You want to ensure you are not missing other essential vitamin or mineral content. Volume of food is also important and the amount of food that works for one breed of dog may not be the same for another breed of dog. Portion control as opposed to free-choice feeding can help your dog to drop a few unnecessary pounds.

There are also prescription weight loss foods designed by veterinary nutritionists, such as Hill’s r/d (http://bit.ly/1AoENSd). Some pet owners find that home cooking is the best option for helping to provide a well-balanced and realistic diet plan. There are websites such as balanceit.com that offers recipes to fit your dog’s specific needs. Consulting with your veterinarian or a veterinary nutritionist to find the appropriate diet is a great way to help your dog be as healthy as possible.

2. Exercise: Another great tactic for weight loss for your dog is exercise.
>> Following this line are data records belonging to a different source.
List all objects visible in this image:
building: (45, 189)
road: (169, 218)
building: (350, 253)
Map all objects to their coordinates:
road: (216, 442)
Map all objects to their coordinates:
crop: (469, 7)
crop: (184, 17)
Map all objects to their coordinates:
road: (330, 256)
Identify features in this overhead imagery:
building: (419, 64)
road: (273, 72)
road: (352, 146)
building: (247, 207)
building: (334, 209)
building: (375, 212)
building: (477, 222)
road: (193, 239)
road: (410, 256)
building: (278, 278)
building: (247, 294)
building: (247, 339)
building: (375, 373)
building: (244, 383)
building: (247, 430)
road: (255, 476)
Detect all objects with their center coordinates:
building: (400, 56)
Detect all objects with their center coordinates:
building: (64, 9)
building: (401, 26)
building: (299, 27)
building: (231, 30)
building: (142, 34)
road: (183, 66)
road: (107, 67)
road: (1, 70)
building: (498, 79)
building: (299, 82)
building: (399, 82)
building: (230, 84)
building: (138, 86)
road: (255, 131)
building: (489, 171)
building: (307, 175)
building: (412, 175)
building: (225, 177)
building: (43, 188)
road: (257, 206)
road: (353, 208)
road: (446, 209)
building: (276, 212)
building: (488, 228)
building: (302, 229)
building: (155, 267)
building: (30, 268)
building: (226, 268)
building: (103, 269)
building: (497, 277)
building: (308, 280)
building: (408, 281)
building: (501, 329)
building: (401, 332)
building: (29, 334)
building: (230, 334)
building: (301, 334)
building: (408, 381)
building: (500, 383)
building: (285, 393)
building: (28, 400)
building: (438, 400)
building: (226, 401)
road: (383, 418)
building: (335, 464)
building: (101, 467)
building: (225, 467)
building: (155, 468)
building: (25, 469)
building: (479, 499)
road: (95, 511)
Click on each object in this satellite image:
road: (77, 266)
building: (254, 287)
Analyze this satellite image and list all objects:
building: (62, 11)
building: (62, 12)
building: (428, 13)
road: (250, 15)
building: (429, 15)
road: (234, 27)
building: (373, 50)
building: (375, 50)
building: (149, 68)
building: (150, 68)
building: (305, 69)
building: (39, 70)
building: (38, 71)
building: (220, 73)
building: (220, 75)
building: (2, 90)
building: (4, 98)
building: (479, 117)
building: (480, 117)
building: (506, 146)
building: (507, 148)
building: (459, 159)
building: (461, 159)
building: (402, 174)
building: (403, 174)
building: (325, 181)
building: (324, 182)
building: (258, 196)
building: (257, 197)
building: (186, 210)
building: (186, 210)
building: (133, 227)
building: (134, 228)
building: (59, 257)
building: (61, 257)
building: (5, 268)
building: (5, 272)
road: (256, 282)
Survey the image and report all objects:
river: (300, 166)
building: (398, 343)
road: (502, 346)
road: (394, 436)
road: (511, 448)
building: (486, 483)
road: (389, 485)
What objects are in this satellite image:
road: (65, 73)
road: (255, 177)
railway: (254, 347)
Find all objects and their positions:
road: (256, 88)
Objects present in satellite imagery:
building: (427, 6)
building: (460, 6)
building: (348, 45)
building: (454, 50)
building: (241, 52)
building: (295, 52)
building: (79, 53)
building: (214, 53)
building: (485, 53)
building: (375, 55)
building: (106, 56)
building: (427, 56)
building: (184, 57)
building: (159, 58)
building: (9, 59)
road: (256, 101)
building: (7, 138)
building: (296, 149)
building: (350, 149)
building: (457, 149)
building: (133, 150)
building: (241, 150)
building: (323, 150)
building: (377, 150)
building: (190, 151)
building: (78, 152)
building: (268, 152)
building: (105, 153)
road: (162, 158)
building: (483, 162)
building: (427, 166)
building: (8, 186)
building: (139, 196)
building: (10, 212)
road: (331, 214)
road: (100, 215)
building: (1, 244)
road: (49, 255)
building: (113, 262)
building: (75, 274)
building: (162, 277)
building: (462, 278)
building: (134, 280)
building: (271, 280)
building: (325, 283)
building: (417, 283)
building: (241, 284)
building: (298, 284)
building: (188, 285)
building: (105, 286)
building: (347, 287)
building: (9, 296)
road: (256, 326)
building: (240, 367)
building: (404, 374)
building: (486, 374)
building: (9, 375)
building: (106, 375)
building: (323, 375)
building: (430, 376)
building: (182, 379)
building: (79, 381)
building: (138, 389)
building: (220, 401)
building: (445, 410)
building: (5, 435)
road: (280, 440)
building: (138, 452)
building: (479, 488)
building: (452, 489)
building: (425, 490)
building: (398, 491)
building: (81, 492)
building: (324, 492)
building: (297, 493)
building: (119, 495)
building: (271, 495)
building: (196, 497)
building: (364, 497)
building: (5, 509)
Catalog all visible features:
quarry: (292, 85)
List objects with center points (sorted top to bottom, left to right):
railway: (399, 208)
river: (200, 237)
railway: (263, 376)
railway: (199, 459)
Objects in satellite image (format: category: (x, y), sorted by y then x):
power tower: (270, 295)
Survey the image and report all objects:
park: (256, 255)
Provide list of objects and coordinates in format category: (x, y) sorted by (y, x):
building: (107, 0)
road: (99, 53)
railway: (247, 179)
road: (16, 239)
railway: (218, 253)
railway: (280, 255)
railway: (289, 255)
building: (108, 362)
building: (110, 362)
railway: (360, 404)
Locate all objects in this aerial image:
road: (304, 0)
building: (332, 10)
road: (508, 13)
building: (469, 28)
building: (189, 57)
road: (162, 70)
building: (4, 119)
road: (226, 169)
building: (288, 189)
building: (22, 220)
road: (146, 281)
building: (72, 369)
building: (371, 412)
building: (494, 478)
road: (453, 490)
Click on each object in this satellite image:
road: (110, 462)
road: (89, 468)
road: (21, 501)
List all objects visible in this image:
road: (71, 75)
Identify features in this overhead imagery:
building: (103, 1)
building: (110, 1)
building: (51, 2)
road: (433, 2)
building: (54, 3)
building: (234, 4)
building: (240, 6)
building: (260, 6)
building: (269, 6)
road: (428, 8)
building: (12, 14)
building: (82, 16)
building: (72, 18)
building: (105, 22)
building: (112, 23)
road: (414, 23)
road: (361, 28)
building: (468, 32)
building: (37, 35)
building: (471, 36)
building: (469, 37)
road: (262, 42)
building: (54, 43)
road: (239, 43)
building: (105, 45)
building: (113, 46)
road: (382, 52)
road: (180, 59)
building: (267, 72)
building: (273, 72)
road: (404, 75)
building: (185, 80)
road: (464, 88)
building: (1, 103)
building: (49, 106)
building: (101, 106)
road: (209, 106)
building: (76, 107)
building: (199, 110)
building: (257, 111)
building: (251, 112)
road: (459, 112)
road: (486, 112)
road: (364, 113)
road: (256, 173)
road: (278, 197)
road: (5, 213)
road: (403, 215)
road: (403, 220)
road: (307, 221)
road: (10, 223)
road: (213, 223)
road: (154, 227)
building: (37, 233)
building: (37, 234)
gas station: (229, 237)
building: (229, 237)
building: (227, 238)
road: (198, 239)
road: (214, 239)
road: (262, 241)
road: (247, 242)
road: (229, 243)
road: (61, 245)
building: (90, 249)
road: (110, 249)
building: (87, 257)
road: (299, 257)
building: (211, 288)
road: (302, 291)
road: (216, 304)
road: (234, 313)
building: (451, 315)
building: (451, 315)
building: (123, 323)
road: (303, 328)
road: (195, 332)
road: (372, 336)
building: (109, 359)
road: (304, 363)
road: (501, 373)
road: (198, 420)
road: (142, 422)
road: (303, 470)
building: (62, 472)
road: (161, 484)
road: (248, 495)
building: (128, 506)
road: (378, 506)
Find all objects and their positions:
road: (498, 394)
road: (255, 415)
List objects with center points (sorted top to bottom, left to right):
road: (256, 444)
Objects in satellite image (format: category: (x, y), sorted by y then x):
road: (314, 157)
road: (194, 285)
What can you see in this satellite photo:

Whether this is through running, walking or playing with a favorite toy all of these are wonderful types of exercise to help keep your dog at a lean and healthy weight.

For those pet owners with busy schedules utilizing professional dog walking services or playtime through dog daycare services is another option. It has been shown that those pet owners that exercise regularly with their pets generally live a healthier lifestyle.

3. Physical therapy: As animals age pet owners offer encounter their favorite canine having more difficulty walking and have a dwindling desire to play with toys. Physical therapy, specifically hydrotherapy is a wonderful way to help older and arthritic animals gain more mobility and lose weight. Hydrotherapy has been proven to have several therapeutic effects on the body including, muscle strengthening, relief of swelling, decreased joint pain, less stiffness in limbs, improved circulation, weight loss, and increased tissue healing to name a few. For more information on the benefits of hydrotherapy:
http://bit.ly/1w1qqoy

4. Veterinary visit and blood work: Weight gain can also be related to underlying health concerns such as hypothyroidism or other endocrine disorders. Scheduling a veterinary evaluation and routine blood work can be another important component in increasing the longevity of your dog’s life. Conditions such as hypothyroidism that predispose dogs to gain weight can be treated with a daily medication to improve hormonal balance. If feel that your dog is unnecessarily overweight there can be an underlying health condition that needs to be addressed.

5. Healthy treats: Pet owners love the chance to reward their favorite canine companion with treats and most dogs jump at the chance to consume these delicious products. The problem is many treats, which can include commercial dog treats or table scrapes can add many unnecessary calories to your dog’s daily intake. Reading labels and making note of the calories in these treats is an important component of understanding your dog’s overall health. Treats should not exceed more than 10 percent of your pet’s daily calories. There are healthier treats that can be offered to your pet to keep calories lower yet provide a fuller sensation. A pet owner can add steamed or pureed vegetables, such as carrots, green beans or sweet potato to add more fiber and thus a fuller feeling for your dog.